• Aim:
Format all of the items below as a two-column CSV with the headers "item" and "answer". Give one row per item, with each value in a single quoted field and every line break replaced by a space.

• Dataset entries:
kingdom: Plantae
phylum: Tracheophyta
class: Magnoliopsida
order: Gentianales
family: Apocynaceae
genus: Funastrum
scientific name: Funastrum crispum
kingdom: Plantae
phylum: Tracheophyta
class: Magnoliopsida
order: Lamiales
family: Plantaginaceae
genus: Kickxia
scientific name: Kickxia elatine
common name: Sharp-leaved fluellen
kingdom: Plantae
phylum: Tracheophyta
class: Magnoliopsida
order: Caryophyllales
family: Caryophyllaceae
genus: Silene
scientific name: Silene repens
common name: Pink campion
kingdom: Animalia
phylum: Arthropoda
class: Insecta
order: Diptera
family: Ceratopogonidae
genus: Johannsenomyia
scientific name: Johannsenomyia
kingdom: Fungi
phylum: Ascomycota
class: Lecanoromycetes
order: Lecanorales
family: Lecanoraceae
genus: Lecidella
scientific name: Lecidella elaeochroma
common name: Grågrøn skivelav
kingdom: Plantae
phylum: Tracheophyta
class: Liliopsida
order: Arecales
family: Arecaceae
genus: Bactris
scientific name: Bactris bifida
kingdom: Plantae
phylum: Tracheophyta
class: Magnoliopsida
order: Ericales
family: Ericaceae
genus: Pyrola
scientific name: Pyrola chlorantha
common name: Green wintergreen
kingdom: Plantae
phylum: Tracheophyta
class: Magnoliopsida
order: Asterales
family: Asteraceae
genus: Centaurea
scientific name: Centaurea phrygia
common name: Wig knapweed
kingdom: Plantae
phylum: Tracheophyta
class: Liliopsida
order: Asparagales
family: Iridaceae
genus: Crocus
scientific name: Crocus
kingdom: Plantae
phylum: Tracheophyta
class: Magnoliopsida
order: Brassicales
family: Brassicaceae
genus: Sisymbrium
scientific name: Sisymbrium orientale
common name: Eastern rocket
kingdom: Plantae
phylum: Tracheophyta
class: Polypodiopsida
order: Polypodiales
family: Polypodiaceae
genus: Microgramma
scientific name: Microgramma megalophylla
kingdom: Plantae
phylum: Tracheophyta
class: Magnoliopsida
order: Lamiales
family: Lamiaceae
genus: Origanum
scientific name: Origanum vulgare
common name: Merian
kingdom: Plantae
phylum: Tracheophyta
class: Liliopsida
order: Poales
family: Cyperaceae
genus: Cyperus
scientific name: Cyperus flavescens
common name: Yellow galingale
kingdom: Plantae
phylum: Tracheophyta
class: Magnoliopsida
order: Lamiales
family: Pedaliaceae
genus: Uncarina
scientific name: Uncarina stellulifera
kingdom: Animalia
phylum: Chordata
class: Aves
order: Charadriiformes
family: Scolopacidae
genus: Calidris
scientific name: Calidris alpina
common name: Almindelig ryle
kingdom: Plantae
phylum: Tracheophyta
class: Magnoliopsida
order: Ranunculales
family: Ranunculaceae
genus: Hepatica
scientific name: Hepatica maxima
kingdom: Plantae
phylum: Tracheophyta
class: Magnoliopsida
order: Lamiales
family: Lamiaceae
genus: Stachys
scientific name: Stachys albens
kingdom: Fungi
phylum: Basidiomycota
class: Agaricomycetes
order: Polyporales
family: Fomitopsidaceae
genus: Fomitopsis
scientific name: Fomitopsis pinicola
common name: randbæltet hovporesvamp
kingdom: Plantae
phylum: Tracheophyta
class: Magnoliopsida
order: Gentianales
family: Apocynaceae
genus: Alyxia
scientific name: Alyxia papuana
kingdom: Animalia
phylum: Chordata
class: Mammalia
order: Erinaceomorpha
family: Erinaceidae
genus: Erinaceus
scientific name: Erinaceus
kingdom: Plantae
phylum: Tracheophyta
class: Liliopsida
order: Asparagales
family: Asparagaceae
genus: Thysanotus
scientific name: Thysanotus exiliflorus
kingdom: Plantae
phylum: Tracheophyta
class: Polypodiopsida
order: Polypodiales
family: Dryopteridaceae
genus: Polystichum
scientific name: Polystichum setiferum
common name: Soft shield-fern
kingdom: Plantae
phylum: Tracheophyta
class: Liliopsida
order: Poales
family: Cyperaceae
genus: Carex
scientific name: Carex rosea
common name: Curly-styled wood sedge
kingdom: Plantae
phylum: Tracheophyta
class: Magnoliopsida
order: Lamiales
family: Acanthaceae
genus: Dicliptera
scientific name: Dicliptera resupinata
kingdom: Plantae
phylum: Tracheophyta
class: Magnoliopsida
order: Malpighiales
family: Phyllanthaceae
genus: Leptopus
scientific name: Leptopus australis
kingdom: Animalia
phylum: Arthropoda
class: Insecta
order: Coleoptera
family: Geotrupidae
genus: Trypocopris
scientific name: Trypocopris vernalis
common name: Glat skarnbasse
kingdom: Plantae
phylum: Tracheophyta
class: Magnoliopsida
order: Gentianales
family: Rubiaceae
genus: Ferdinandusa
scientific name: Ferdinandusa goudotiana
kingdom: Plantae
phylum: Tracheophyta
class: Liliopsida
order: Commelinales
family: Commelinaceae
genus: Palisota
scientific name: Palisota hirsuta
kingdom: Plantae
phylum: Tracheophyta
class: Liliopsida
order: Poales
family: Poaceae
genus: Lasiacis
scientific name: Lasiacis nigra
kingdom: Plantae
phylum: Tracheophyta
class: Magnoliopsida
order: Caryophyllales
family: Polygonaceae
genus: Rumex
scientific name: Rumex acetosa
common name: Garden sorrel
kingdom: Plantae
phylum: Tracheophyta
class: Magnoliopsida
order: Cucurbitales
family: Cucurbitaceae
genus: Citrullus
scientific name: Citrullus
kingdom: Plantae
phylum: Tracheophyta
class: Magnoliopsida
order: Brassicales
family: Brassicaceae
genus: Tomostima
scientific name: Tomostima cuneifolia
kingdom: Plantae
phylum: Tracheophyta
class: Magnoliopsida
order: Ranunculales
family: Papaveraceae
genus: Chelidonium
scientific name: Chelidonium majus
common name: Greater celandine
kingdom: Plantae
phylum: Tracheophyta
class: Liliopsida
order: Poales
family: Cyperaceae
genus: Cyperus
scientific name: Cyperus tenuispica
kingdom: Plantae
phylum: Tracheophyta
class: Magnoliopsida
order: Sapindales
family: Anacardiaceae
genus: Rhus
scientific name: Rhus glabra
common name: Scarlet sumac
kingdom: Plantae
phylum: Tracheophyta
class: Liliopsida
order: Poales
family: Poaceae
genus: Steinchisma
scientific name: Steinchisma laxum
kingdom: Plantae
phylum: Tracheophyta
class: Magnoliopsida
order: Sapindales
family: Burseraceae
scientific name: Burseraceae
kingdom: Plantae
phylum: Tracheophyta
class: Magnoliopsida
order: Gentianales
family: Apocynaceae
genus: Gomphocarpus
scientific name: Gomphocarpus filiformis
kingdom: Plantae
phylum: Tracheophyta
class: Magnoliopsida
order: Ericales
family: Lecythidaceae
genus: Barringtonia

• Result of this task:
item,answer
"kingdom:","Plantae"
"phylum:","Tracheophyta"
"class:","Magnoliopsida"
"order:","Gentianales"
"family:","Apocynaceae"
"genus:","Funastrum"
"scientific name:","Funastrum crispum"
"kingdom:","Plantae"
"phylum:","Tracheophyta"
"class:","Magnoliopsida"
"order:","Lamiales"
"family:","Plantaginaceae"
"genus:","Kickxia"
"scientific name:","Kickxia elatine"
"common name:","Sharp-leaved fluellen"
"kingdom:","Plantae"
"phylum:","Tracheophyta"
"class:","Magnoliopsida"
"order:","Caryophyllales"
"family:","Caryophyllaceae"
"genus:","Silene"
"scientific name:","Silene repens"
"common name:","Pink campion"
"kingdom:","Animalia"
"phylum:","Arthropoda"
"class:","Insecta"
"order:","Diptera"
"family:","Ceratopogonidae"
"genus:","Johannsenomyia"
"scientific name:","Johannsenomyia"
"kingdom:","Fungi"
"phylum:","Ascomycota"
"class:","Lecanoromycetes"
"order:","Lecanorales"
"family:","Lecanoraceae"
"genus:","Lecidella"
"scientific name:","Lecidella elaeochroma"
"common name:","Grågrøn skivelav"
"kingdom:","Plantae"
"phylum:","Tracheophyta"
"class:","Liliopsida"
"order:","Arecales"
"family:","Arecaceae"
"genus:","Bactris"
"scientific name:","Bactris bifida"
"kingdom:","Plantae"
"phylum:","Tracheophyta"
"class:","Magnoliopsida"
"order:","Ericales"
"family:","Ericaceae"
"genus:","Pyrola"
"scientific name:","Pyrola chlorantha"
"common name:","Green wintergreen"
"kingdom:","Plantae"
"phylum:","Tracheophyta"
"class:","Magnoliopsida"
"order:","Asterales"
"family:","Asteraceae"
"genus:","Centaurea"
"scientific name:","Centaurea phrygia"
"common name:","Wig knapweed"
"kingdom:","Plantae"
"phylum:","Tracheophyta"
"class:","Liliopsida"
"order:","Asparagales"
"family:","Iridaceae"
"genus:","Crocus"
"scientific name:","Crocus"
"kingdom:","Plantae"
"phylum:","Tracheophyta"
"class:","Magnoliopsida"
"order:","Brassicales"
"family:","Brassicaceae"
"genus:","Sisymbrium"
"scientific name:","Sisymbrium orientale"
"common name:","Eastern rocket"
"kingdom:","Plantae"
"phylum:","Tracheophyta"
"class:","Polypodiopsida"
"order:","Polypodiales"
"family:","Polypodiaceae"
"genus:","Microgramma"
"scientific name:","Microgramma megalophylla"
"kingdom:","Plantae"
"phylum:","Tracheophyta"
"class:","Magnoliopsida"
"order:","Lamiales"
"family:","Lamiaceae"
"genus:","Origanum"
"scientific name:","Origanum vulgare"
"common name:","Merian"
"kingdom:","Plantae"
"phylum:","Tracheophyta"
"class:","Liliopsida"
"order:","Poales"
"family:","Cyperaceae"
"genus:","Cyperus"
"scientific name:","Cyperus flavescens"
"common name:","Yellow galingale"
"kingdom:","Plantae"
"phylum:","Tracheophyta"
"class:","Magnoliopsida"
"order:","Lamiales"
"family:","Pedaliaceae"
"genus:","Uncarina"
"scientific name:","Uncarina stellulifera"
"kingdom:","Animalia"
"phylum:","Chordata"
"class:","Aves"
"order:","Charadriiformes"
"family:","Scolopacidae"
"genus:","Calidris"
"scientific name:","Calidris alpina"
"common name:","Almindelig ryle"
"kingdom:","Plantae"
"phylum:","Tracheophyta"
"class:","Magnoliopsida"
"order:","Ranunculales"
"family:","Ranunculaceae"
"genus:","Hepatica"
"scientific name:","Hepatica maxima"
"kingdom:","Plantae"
"phylum:","Tracheophyta"
"class:","Magnoliopsida"
"order:","Lamiales"
"family:","Lamiaceae"
"genus:","Stachys"
"scientific name:","Stachys albens"
"kingdom:","Fungi"
"phylum:","Basidiomycota"
"class:","Agaricomycetes"
"order:","Polyporales"
"family:","Fomitopsidaceae"
"genus:","Fomitopsis"
"scientific name:","Fomitopsis pinicola"
"common name:","randbæltet hovporesvamp"
"kingdom:","Plantae"
"phylum:","Tracheophyta"
"class:","Magnoliopsida"
"order:","Gentianales"
"family:","Apocynaceae"
"genus:","Alyxia"
"scientific name:","Alyxia papuana"
"kingdom:","Animalia"
"phylum:","Chordata"
"class:","Mammalia"
"order:","Erinaceomorpha"
"family:","Erinaceidae"
"genus:","Erinaceus"
"scientific name:","Erinaceus"
"kingdom:","Plantae"
"phylum:","Tracheophyta"
"class:","Liliopsida"
"order:","Asparagales"
"family:","Asparagaceae"
"genus:","Thysanotus"
"scientific name:","Thysanotus exiliflorus"
"kingdom:","Plantae"
"phylum:","Tracheophyta"
"class:","Polypodiopsida"
"order:","Polypodiales"
"family:","Dryopteridaceae"
"genus:","Polystichum"
"scientific name:","Polystichum setiferum"
"common name:","Soft shield-fern"
"kingdom:","Plantae"
"phylum:","Tracheophyta"
"class:","Liliopsida"
"order:","Poales"
"family:","Cyperaceae"
"genus:","Carex"
"scientific name:","Carex rosea"
"common name:","Curly-styled wood sedge"
"kingdom:","Plantae"
"phylum:","Tracheophyta"
"class:","Magnoliopsida"
"order:","Lamiales"
"family:","Acanthaceae"
"genus:","Dicliptera"
"scientific name:","Dicliptera resupinata"
"kingdom:","Plantae"
"phylum:","Tracheophyta"
"class:","Magnoliopsida"
"order:","Malpighiales"
"family:","Phyllanthaceae"
"genus:","Leptopus"
"scientific name:","Leptopus australis"
"kingdom:","Animalia"
"phylum:","Arthropoda"
"class:","Insecta"
"order:","Coleoptera"
"family:","Geotrupidae"
"genus:","Trypocopris"
"scientific name:","Trypocopris vernalis"
"common name:","Glat skarnbasse"
"kingdom:","Plantae"
"phylum:","Tracheophyta"
"class:","Magnoliopsida"
"order:","Gentianales"
"family:","Rubiaceae"
"genus:","Ferdinandusa"
"scientific name:","Ferdinandusa goudotiana"
"kingdom:","Plantae"
"phylum:","Tracheophyta"
"class:","Liliopsida"
"order:","Commelinales"
"family:","Commelinaceae"
"genus:","Palisota"
"scientific name:","Palisota hirsuta"
"kingdom:","Plantae"
"phylum:","Tracheophyta"
"class:","Liliopsida"
"order:","Poales"
"family:","Poaceae"
"genus:","Lasiacis"
"scientific name:","Lasiacis nigra"
"kingdom:","Plantae"
"phylum:","Tracheophyta"
"class:","Magnoliopsida"
"order:","Caryophyllales"
"family:","Polygonaceae"
"genus:","Rumex"
"scientific name:","Rumex acetosa"
"common name:","Garden sorrel"
"kingdom:","Plantae"
"phylum:","Tracheophyta"
"class:","Magnoliopsida"
"order:","Cucurbitales"
"family:","Cucurbitaceae"
"genus:","Citrullus"
"scientific name:","Citrullus"
"kingdom:","Plantae"
"phylum:","Tracheophyta"
"class:","Magnoliopsida"
"order:","Brassicales"
"family:","Brassicaceae"
"genus:","Tomostima"
"scientific name:","Tomostima cuneifolia"
"kingdom:","Plantae"
"phylum:","Tracheophyta"
"class:","Magnoliopsida"
"order:","Ranunculales"
"family:","Papaveraceae"
"genus:","Chelidonium"
"scientific name:","Chelidonium majus"
"common name:","Greater celandine"
"kingdom:","Plantae"
"phylum:","Tracheophyta"
"class:","Liliopsida"
"order:","Poales"
"family:","Cyperaceae"
"genus:","Cyperus"
"scientific name:","Cyperus tenuispica"
"kingdom:","Plantae"
"phylum:","Tracheophyta"
"class:","Magnoliopsida"
"order:","Sapindales"
"family:","Anacardiaceae"
"genus:","Rhus"
"scientific name:","Rhus glabra"
"common name:","Scarlet sumac"
"kingdom:","Plantae"
"phylum:","Tracheophyta"
"class:","Liliopsida"
"order:","Poales"
"family:","Poaceae"
"genus:","Steinchisma"
"scientific name:","Steinchisma laxum"
"kingdom:","Plantae"
"phylum:","Tracheophyta"
"class:","Magnoliopsida"
"order:","Sapindales"
"family:","Burseraceae"
"scientific name:","Burseraceae"
"kingdom:","Plantae"
"phylum:","Tracheophyta"
"class:","Magnoliopsida"
"order:","Gentianales"
"family:","Apocynaceae"
"genus:","Gomphocarpus"
"scientific name:","Gomphocarpus filiformis"
"kingdom:","Plantae"
"phylum:","Tracheophyta"
"class:","Magnoliopsida"
"order:","Ericales"
"family:","Lecythidaceae"
"genus:","Barringtonia"